The Trust’s first go at putting its new knowledge into practice began in the early 1990s with a pond creation project in a 5 ha field owned by Thames Water, sandwiched between Farmoor Reservoir and the River Thames. Thanks to colleagues at the Environment Agency, the Trust was able to design a mosaic of ponds with clean water, different depths and permanence, and wide drawdown zones. Pinkhill Meadow is now a nationally important Flagship Pond site and the best monitored pond site in the country. This Oxfordshire site was also the inspiration for many thousands of new ponds that have been created across the UK as part of the Trust’s ongoing Million Ponds Project: helping anyone to bring wonderful clean water habitats back into our countryside with the help of the Pond Creation Toolkit.
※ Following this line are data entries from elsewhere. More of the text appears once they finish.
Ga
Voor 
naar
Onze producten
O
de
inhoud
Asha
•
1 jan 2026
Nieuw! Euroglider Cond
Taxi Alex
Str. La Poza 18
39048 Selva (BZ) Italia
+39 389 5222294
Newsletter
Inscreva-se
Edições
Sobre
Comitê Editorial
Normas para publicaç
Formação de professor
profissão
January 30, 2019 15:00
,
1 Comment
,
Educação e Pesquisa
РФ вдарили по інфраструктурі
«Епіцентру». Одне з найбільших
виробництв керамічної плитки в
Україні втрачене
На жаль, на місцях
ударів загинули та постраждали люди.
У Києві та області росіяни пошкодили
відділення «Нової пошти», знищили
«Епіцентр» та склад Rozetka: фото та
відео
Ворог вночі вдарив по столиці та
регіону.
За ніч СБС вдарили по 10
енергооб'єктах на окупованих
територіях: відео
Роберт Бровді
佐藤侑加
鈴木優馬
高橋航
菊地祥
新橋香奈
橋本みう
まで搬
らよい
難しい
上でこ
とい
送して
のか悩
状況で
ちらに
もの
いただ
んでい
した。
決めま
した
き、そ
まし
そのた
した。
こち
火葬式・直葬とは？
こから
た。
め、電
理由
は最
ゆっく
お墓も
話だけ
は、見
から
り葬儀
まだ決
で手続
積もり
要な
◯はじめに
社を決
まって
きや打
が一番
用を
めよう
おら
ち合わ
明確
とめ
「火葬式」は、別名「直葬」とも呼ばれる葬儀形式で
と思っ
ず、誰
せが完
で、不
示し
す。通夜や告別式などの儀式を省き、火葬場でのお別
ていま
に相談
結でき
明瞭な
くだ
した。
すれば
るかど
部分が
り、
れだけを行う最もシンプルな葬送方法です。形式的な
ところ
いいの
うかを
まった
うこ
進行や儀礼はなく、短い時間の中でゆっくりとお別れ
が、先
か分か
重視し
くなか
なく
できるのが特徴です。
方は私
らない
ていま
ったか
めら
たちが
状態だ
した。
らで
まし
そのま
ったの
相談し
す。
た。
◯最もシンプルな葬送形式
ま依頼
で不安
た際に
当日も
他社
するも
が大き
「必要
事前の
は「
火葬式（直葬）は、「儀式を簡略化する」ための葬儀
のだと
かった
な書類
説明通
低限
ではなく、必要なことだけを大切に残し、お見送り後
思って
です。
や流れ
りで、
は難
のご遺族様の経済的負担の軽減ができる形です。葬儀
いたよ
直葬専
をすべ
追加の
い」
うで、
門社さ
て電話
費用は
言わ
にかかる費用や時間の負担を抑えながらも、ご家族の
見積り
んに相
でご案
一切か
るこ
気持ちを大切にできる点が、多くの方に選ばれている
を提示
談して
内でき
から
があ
Over the last decade, the Freshwater Habitat Trust has continued to work with many partners to study, create and manage ponds both across the UK. Recent initiatives include PondNet, a national pond surveillance programme to keep an eye on changes in pond quality and the status of rare plants and animals, and Flagship Ponds, working with communities to ensure that our best ponds and the rare wildlife they are home to, have a secure future.
Increasingly the Trust’s focus has also widened – now the Trust spends almost as much time working with streams, ditches and rivers as ponds. There’s still no lack of challenges however. Indeed, after thirty years of passionate study and advocacy, the Trust is looking forward to setting a course for the next thirty years.